PyPSA / pypsa-usa

PyPSA-USA: An Open-Source Energy System Optimization Model for the United States
https://pypsa-usa.readthedocs.io
MIT License
35 stars 15 forks source link

Add `retrieve_pudl` snakemake module #311

Closed jpvelez closed 1 month ago

jpvelez commented 2 months ago

Feature Request

We need to add a new snakemake task that download the PUDL database.

Suggested Solution

ktehranchi commented 2 months ago

Identify which build of the PUDL database to use, and grab url

I think the stable-builds from either Zenodo or the AWS buckets would work well for our purposes.

https://catalystcoop-pudl.readthedocs.io/en/latest/data_access.html#stable-builds

stephendeyoung commented 1 month ago

@jpvelez I've started this here: https://github.com/stephendeyoung/pypsa-usa/commit/5978f5d9b7db3009fd3892b4791b6d284f4680c0

I didn't have time to check the contribution guidelines so didn't create a PR yet.

I wasn't clear on adding retrieve_pudl rule to Snakefile. The other retrieve_*** scripts are not being included in the Snakefile and I can see that retrieve.smk is being included in the Snakefile. Can you clarify?

ktehranchi commented 1 month ago

@stephendeyoung This looks great, thanks! Our contribution guide is out of date (#319) ... but you can submit the PR to the develop branch.

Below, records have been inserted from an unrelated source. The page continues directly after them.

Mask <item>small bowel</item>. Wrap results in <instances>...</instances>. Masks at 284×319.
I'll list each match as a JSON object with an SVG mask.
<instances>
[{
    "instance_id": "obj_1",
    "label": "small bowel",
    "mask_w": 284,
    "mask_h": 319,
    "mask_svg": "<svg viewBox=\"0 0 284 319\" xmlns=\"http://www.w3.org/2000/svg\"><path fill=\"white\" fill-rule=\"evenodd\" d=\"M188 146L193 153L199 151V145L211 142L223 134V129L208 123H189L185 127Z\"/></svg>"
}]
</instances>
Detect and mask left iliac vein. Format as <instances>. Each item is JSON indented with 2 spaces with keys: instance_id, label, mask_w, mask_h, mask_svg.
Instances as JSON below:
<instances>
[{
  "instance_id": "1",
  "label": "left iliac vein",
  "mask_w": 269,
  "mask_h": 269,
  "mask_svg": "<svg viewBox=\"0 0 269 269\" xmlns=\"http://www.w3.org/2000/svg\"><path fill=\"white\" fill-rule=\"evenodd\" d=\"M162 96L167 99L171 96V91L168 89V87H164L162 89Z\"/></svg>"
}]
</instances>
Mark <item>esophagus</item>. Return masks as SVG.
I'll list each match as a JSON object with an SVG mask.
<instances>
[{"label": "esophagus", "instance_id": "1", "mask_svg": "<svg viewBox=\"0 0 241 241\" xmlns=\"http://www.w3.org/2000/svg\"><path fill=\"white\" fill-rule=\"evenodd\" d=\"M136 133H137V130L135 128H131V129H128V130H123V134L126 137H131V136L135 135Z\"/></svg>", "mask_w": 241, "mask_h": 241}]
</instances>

RE: how to add retrieve_pudl to snakemake workflow- you have done it correctly. The new rule will be added to the snakemake because retrieve.smk is added in the Snakefile

stephendeyoung commented 1 month ago

Thanks @ktehranchi. I've created the PR now. The PUDL db is still gzipped after the download. LMK if it needs to be uncompressed.

ktehranchi commented 1 month ago

Yep- should be uncompressed. Thank you.

stephendeyoung commented 1 month ago

Ok that's done. It was a little more complex than anticipated because I had to decompress the file chunk by chunk (requests will do this automatically if the correct headers are set in the response but that wasn't happening in this case).

ktehranchi commented 1 month ago

Awesome, looks good! I will merge the PR, thank you!

We should be ready for #312 now.